Vous pensez que votre code PIN est sûr ? Détrompez-vous. Des milliers d’utilisateurs continuent d’utiliser des combinaisons facilement devinables. En cas de perte ou de vol de carte bancaire, ces codes faibles deviennent une porte grande ouverte à la fraude. Alors, comment choisir un code à la fois simple à retenir et difficile à deviner ?
Les codes PIN les plus courants (et les plus risqués)
Certains codes reviennent encore et encore. Pourquoi ? Parce qu’ils sont logiques, faciles à mémoriser… et donc aussi les premiers testés par les voleurs et les automates de piratage.
Voici une liste des codes PIN les plus fréquemment utilisés (et donc à éviter absolument) :
- 1234 : utilisé par environ 10 % des utilisateurs !
- 0000
- 1111
- 1212
- 7777
- 1004
- 2000
- 4444
- 2222
- 6969 : étonnamment populaire
La plupart de ces codes ont un motif simple, un chiffre répété ou une séquence logique.

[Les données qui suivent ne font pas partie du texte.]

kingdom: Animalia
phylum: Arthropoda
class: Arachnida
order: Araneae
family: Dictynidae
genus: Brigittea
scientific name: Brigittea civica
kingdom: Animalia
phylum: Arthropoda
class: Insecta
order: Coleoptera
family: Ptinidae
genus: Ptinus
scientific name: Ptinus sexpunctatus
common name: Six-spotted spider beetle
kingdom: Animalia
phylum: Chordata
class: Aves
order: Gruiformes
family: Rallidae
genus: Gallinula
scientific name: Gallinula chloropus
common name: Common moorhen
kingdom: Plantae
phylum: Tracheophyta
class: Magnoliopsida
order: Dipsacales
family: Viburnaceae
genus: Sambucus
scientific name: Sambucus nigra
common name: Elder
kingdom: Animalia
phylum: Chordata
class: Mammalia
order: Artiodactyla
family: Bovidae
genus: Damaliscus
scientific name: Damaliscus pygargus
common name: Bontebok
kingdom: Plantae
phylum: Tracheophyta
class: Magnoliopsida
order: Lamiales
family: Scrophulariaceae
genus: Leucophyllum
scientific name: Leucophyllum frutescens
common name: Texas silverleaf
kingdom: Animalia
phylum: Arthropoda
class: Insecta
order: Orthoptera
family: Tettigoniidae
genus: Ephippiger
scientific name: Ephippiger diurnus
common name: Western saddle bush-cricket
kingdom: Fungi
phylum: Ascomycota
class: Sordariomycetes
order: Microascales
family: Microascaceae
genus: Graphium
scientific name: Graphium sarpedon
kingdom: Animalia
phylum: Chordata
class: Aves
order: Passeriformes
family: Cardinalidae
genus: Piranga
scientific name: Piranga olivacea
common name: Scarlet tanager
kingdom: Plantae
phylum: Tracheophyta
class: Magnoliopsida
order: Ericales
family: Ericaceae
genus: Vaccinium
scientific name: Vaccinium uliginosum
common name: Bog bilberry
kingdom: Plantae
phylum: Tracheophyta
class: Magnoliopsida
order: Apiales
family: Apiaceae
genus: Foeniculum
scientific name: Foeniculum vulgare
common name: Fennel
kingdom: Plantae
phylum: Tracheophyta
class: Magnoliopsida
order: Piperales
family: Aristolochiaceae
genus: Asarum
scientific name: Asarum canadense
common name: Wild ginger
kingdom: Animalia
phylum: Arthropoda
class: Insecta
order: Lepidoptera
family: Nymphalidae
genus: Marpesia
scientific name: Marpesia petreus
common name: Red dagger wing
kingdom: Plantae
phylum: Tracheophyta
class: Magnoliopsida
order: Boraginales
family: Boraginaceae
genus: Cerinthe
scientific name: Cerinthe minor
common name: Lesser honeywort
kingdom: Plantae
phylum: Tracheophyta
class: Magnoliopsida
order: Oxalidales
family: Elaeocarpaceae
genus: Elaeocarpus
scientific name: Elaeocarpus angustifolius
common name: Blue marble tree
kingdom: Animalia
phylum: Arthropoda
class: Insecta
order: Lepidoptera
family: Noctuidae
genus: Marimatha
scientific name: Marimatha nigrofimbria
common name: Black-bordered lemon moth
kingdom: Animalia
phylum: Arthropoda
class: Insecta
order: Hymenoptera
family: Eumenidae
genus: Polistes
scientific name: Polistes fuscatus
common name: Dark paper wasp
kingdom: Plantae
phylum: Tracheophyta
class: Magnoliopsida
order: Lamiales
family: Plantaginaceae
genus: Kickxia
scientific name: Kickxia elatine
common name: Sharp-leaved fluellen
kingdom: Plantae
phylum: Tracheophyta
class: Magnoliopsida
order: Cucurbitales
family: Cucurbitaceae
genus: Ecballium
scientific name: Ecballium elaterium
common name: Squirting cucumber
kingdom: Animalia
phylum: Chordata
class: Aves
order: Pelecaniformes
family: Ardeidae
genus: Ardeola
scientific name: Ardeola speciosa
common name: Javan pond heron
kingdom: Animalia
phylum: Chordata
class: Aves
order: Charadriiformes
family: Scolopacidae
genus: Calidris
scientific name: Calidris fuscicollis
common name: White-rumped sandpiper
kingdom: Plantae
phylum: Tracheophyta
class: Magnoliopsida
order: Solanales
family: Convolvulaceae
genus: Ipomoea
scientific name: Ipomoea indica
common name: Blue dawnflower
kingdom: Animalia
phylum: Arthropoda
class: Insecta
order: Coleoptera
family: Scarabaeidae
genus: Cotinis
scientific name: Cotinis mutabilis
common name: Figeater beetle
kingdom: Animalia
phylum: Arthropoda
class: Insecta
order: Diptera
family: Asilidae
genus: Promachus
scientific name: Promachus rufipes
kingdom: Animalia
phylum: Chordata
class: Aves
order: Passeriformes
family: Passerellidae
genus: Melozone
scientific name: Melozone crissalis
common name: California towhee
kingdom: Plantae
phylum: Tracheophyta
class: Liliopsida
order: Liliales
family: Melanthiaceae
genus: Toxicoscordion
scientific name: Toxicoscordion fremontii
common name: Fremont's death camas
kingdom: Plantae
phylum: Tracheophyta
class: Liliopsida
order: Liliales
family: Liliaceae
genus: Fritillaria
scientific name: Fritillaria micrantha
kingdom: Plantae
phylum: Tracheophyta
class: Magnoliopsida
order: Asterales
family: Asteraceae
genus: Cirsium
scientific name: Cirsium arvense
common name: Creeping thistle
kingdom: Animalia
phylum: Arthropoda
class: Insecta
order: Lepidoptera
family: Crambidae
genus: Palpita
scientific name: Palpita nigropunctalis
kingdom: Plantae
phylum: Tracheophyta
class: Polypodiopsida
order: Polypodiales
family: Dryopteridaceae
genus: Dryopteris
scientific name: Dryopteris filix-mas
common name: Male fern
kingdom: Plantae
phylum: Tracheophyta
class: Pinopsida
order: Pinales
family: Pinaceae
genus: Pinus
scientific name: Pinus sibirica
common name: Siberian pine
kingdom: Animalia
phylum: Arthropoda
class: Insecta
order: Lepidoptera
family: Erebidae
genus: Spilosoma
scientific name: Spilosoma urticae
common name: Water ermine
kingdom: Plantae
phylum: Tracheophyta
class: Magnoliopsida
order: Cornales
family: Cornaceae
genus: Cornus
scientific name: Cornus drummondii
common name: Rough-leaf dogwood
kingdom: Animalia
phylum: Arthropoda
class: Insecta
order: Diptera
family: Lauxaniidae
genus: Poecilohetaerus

Ils sont donc extrêmement prédictibles.
Pourquoi ces codes sont-ils si faciles à deviner ?
Les criminels n’ont pas besoin de deviner au hasard. Ils utilisent des bases de données contenant des centaines de codes PIN les plus utilisés par les gens. Un voleur peut donc tenter ces combinaisons avant un blocage automatique.
D’après des experts en cybersécurité, un code PIN à 4 chiffres classique n’offre que 10 000 combinaisons possibles. Mais si vous utilisez l’un des 20 codes les plus populaires, le risque augmente fortement.
Comment créer un bon code PIN ?
Un bon code PIN doit être personnel, unique et difficile à deviner. Voici quelques conseils concrets pour vous orienter :
- Évitez les dates de naissance, même celles de vos proches. Elles sont souvent faciles à retrouver.
- Ne suivez pas de motifs sur le clavier, comme 2580 (les chiffres de la colonne centrale).
- Mélangez des chiffres sans lien apparent pour former une séquence peu intuitive.
- N’utilisez pas de chiffres répétés (ex : 9999) ou séquences évidentes (1234, 4321).
- Changez votre code régulièrement, au moins une fois par an.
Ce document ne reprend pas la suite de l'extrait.